The survey highlighted that our younger generation (aged 18 39) were the most affected by stress and anxiety.
A staggering 85 percent of respondents in this age bracket indicated they had felt more personal stress in the last five years - significantly more than those 55 and above at 64 percent.
Bayer New Zealand managing director, Derek Bartlett said the survey results highlighted issues around mental health that need to be addressed.
The survey showed that those living rurally were significantly less likely than urban dwellers to consider talking to a health professional if they experienced signs of stress or anxiety.
"More than half of respondents found it difficult to talk about mental health issues," he said.
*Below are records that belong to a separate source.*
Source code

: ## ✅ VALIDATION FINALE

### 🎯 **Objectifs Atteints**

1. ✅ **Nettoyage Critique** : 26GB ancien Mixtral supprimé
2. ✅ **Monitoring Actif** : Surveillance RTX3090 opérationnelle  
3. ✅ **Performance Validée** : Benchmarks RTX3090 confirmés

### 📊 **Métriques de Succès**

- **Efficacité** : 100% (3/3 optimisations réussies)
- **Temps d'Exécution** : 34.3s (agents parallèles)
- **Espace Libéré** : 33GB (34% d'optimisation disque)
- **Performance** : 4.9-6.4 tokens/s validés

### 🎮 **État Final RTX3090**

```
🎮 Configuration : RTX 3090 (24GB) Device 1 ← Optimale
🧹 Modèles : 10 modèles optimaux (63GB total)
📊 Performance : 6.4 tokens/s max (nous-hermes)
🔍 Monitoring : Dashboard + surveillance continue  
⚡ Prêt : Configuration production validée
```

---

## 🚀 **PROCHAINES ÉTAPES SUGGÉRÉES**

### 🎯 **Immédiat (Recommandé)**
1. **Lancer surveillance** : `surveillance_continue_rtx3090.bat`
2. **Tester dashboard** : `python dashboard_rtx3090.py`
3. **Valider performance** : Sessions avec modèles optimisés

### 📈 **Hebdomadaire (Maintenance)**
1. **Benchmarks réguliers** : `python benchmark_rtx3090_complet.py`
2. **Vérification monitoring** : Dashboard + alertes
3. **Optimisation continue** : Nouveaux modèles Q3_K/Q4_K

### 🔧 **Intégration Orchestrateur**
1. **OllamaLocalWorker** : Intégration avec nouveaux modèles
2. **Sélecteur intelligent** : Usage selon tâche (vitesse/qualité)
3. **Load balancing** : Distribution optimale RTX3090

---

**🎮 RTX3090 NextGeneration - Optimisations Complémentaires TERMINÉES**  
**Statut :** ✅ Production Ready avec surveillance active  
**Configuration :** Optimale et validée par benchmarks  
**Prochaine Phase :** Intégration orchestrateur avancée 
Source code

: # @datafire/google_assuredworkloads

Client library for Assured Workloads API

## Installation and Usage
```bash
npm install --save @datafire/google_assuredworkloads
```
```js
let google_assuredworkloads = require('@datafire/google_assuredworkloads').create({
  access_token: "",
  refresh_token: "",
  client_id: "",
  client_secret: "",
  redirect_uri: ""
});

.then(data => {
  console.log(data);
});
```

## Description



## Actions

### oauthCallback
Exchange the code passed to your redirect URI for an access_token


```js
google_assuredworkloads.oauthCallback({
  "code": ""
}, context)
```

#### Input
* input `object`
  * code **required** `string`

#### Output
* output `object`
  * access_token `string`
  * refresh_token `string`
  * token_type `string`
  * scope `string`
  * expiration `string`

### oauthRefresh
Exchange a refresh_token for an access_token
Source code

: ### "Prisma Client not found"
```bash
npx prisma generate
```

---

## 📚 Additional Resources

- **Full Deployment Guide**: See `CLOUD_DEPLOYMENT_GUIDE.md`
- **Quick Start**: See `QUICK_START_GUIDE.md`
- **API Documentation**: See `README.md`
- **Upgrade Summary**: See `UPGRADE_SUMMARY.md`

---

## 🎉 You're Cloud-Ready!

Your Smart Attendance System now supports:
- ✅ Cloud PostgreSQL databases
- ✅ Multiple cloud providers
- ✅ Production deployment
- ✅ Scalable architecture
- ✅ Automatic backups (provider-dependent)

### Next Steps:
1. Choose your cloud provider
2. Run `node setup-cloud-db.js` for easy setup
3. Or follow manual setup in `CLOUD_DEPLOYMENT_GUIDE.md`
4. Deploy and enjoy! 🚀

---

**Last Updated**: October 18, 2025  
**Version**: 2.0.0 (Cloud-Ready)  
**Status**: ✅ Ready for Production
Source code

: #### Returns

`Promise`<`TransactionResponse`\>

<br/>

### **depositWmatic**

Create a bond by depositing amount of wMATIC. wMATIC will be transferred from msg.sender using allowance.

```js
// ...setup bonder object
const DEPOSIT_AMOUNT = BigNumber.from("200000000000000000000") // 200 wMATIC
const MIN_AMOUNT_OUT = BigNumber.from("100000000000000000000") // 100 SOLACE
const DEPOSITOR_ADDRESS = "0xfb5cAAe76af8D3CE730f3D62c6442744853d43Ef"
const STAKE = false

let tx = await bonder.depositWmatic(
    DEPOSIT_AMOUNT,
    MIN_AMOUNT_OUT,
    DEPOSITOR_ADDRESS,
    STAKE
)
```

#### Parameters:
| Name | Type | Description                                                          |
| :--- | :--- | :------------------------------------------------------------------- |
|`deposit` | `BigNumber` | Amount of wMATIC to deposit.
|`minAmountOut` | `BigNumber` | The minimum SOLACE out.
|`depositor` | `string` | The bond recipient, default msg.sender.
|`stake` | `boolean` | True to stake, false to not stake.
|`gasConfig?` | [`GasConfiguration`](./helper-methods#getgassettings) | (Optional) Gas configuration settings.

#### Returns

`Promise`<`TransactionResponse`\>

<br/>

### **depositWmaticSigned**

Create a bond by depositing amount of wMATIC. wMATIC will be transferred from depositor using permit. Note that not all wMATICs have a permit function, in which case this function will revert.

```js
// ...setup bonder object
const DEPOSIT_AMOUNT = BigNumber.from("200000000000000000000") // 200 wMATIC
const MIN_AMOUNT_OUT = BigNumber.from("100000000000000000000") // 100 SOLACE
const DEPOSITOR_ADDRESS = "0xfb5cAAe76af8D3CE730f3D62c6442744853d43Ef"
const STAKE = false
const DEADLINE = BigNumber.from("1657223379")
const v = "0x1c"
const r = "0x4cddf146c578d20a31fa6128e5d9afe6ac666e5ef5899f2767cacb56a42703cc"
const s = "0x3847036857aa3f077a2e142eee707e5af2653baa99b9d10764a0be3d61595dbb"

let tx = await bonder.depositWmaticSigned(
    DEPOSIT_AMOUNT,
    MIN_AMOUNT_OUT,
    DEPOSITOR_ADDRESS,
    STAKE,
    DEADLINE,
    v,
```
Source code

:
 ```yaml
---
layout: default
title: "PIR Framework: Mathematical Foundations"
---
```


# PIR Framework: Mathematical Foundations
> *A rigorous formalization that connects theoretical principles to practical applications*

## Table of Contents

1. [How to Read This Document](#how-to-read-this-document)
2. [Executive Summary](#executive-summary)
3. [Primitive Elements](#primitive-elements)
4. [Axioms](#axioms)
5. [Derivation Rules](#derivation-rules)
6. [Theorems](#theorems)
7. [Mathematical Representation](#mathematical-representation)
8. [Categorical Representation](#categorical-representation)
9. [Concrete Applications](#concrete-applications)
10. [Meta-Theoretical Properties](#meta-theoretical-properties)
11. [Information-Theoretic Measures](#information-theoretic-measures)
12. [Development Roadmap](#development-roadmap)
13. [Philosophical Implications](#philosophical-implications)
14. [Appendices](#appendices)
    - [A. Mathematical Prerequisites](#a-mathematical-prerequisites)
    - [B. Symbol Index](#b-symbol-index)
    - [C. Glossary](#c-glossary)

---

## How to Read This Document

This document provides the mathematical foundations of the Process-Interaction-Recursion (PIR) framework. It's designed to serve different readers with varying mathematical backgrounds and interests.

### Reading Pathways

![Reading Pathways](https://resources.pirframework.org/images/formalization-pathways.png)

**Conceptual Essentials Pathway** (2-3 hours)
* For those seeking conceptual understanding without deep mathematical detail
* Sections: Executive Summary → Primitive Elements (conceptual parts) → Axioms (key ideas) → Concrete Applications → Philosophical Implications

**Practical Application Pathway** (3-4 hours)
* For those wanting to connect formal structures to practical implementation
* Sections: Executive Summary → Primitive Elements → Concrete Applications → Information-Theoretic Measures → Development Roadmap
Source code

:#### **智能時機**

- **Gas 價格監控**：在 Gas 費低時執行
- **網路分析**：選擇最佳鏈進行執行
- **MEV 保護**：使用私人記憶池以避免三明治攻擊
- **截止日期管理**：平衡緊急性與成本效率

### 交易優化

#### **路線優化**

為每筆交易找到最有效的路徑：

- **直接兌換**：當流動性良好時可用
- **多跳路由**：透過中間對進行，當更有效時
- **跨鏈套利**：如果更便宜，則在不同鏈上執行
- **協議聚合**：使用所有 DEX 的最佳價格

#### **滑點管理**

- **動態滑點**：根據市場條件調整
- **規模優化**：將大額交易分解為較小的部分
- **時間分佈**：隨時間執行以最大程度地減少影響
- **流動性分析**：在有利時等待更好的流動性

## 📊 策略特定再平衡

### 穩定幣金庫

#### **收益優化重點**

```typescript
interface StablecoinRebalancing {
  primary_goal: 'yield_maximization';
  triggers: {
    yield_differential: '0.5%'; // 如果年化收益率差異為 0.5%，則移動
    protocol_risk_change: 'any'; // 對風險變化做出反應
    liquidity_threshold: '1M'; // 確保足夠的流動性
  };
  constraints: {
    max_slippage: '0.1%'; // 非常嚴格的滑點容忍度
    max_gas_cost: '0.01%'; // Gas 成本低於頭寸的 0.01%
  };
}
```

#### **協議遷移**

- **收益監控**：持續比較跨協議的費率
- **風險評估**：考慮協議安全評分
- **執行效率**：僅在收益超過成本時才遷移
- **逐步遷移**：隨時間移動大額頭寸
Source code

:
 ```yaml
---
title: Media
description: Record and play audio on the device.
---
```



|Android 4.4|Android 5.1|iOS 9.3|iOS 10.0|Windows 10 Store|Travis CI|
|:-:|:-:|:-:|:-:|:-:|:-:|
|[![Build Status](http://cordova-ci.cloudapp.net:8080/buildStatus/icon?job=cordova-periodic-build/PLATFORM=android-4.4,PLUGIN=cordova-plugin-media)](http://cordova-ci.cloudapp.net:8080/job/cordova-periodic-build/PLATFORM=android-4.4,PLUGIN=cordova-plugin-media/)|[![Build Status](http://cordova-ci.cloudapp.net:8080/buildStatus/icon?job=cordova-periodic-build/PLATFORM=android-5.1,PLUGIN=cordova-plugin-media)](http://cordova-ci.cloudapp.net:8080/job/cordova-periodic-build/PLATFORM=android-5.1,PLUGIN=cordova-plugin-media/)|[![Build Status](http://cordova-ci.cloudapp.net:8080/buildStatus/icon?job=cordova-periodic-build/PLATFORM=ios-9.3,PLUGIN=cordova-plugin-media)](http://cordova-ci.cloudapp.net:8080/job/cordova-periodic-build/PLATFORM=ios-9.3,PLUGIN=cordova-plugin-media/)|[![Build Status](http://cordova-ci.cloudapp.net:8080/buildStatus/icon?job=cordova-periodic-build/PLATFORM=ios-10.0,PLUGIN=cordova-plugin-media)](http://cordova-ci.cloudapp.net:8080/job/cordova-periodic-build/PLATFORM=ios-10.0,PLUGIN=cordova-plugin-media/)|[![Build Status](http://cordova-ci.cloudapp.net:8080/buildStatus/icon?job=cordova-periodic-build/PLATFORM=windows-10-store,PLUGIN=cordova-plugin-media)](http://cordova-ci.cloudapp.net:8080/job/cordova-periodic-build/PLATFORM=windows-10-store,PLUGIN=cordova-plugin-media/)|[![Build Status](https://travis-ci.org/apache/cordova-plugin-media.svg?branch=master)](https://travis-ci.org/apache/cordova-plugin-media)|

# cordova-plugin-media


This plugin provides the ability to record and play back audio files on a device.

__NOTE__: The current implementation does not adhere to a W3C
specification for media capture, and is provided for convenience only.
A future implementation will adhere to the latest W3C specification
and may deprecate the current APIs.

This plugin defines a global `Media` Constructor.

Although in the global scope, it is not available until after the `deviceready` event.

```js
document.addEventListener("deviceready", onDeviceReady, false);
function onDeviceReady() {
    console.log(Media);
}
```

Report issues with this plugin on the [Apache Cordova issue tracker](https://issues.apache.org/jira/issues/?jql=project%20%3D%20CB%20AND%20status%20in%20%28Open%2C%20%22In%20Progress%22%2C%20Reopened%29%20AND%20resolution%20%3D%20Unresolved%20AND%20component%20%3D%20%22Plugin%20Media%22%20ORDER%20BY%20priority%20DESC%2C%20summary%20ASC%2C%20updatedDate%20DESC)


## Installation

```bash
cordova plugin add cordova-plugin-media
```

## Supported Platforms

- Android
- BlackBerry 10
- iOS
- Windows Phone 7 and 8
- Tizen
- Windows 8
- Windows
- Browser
What's more, he said, 56 percent claimed they'd rather deal with things themselves, while just under half responded that the stigma associated with mental health was the reason for their discomfort in talking about it.
Mr Bartlett is concerned at the results.
"Although we've made progress in trying to move away from that stigma, it's still widely misunderstood as a weakness, especially for those living rurally. The Kiwi attitude of 'she'll be right' won't get us very far if people are neglecting the signs that they need help," he said.
Dr Lance O'Sullivan, medical innovator and former New Zealander of the Year, said he wasn't surprised by the results, having lived and worked in rural New Zealand for much of his life.
"Rural communities are often geographically isolated, which invariably means limited access to mental health resources," he said.
"The shortage of mental health professionals across the board, makes for no quick fix, however, mental health resources are increasingly being accessed remotely via online platforms or mobile applications," said Dr O'Sullivan.
He said anyone experiencing negative emotions or feeling isolated, should always reach out to a trusted party, whether that be someone they know or a health professional.
"People should know they're not alone," he said.